Exercise -
Within these entries, how many lines contain the word "frame"? Answer with the number alone.

Supplied records -
----
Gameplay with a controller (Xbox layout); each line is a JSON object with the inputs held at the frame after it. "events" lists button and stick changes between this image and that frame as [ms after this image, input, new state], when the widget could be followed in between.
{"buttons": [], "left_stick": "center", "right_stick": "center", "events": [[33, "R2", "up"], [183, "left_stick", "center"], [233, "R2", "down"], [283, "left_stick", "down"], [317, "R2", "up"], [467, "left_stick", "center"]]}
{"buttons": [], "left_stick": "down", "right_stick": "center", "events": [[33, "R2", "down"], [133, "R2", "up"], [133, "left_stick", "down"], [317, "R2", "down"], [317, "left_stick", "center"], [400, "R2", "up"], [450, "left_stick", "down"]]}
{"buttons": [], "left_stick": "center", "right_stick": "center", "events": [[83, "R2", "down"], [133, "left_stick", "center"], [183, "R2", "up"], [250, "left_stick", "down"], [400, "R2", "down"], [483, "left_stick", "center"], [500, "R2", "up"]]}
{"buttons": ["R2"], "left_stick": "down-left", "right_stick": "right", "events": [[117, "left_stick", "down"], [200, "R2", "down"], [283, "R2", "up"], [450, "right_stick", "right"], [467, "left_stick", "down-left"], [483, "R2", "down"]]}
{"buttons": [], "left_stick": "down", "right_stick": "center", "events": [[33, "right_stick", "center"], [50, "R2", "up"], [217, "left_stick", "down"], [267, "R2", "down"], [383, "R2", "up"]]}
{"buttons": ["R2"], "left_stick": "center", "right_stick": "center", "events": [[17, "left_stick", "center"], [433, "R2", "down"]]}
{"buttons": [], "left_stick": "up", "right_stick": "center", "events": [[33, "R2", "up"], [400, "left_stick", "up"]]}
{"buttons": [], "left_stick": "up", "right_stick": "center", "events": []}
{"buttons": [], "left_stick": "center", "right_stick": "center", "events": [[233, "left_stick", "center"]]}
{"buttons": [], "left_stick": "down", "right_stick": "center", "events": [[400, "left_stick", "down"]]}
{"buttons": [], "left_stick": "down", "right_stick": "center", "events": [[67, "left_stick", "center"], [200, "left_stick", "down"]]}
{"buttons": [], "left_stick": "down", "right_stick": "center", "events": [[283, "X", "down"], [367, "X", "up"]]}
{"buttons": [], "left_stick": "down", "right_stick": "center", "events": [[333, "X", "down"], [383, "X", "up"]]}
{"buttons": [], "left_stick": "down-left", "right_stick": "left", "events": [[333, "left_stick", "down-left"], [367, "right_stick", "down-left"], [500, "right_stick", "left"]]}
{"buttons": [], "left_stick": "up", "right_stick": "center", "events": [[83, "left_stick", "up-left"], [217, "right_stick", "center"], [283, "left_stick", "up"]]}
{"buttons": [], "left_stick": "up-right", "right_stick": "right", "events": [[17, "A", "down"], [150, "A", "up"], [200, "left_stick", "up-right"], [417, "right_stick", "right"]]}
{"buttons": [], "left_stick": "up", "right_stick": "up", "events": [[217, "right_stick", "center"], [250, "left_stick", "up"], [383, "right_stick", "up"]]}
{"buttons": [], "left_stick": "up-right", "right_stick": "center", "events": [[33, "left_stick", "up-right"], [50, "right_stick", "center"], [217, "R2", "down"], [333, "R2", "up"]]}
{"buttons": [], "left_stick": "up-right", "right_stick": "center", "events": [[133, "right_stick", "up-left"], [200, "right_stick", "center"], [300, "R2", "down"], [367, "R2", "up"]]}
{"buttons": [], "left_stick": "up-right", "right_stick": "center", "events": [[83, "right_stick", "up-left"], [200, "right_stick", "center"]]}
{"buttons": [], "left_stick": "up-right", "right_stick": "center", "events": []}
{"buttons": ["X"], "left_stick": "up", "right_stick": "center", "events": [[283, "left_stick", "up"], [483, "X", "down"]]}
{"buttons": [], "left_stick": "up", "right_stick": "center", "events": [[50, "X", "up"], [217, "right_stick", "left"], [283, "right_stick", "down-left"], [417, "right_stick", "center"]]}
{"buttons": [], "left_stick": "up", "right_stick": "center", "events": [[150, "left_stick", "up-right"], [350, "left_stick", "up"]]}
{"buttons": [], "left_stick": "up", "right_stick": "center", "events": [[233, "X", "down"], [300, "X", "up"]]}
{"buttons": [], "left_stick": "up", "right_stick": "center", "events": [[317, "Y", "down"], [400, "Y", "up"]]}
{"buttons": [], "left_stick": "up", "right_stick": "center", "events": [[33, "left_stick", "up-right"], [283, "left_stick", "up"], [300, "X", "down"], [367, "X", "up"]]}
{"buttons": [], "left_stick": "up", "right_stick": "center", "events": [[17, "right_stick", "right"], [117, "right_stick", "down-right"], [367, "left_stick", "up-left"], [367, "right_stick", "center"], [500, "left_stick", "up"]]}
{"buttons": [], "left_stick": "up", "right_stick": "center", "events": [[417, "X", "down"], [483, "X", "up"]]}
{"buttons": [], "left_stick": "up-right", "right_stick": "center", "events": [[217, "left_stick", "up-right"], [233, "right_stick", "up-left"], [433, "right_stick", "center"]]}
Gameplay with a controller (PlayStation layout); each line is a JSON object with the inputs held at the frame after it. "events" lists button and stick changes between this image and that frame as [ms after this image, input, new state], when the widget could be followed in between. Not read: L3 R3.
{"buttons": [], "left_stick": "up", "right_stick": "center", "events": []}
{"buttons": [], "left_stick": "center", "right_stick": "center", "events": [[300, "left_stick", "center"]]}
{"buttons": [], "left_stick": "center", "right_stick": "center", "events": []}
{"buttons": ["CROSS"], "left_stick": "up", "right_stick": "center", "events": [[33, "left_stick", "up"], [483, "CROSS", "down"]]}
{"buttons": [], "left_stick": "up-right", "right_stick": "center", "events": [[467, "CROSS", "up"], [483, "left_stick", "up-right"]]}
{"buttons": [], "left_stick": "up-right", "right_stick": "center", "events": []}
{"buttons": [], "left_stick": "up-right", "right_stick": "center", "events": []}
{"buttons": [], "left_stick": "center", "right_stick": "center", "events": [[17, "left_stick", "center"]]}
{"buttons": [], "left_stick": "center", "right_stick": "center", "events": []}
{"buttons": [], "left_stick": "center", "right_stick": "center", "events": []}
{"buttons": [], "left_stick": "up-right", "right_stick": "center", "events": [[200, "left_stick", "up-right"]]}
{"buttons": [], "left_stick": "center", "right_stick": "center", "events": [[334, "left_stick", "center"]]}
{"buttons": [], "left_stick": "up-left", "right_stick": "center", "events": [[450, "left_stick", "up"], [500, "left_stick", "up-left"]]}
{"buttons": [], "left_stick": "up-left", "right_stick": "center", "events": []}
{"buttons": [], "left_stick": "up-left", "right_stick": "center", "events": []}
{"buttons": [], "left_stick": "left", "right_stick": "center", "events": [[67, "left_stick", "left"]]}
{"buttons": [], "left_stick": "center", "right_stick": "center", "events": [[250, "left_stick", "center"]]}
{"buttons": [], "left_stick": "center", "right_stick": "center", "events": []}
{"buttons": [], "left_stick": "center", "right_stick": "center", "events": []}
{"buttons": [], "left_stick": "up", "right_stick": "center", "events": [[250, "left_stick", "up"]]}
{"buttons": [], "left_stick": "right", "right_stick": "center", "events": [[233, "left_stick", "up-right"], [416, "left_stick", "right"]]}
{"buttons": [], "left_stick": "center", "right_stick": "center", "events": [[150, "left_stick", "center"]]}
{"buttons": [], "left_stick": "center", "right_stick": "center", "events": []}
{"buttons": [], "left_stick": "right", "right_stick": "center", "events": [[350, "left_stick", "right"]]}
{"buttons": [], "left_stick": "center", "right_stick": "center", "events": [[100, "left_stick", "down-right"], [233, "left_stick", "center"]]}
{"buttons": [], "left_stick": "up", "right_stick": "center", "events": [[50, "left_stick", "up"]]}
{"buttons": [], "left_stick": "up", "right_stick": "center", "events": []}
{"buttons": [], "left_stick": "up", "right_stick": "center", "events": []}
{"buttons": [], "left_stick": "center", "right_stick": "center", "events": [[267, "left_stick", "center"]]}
----
Written solution -
2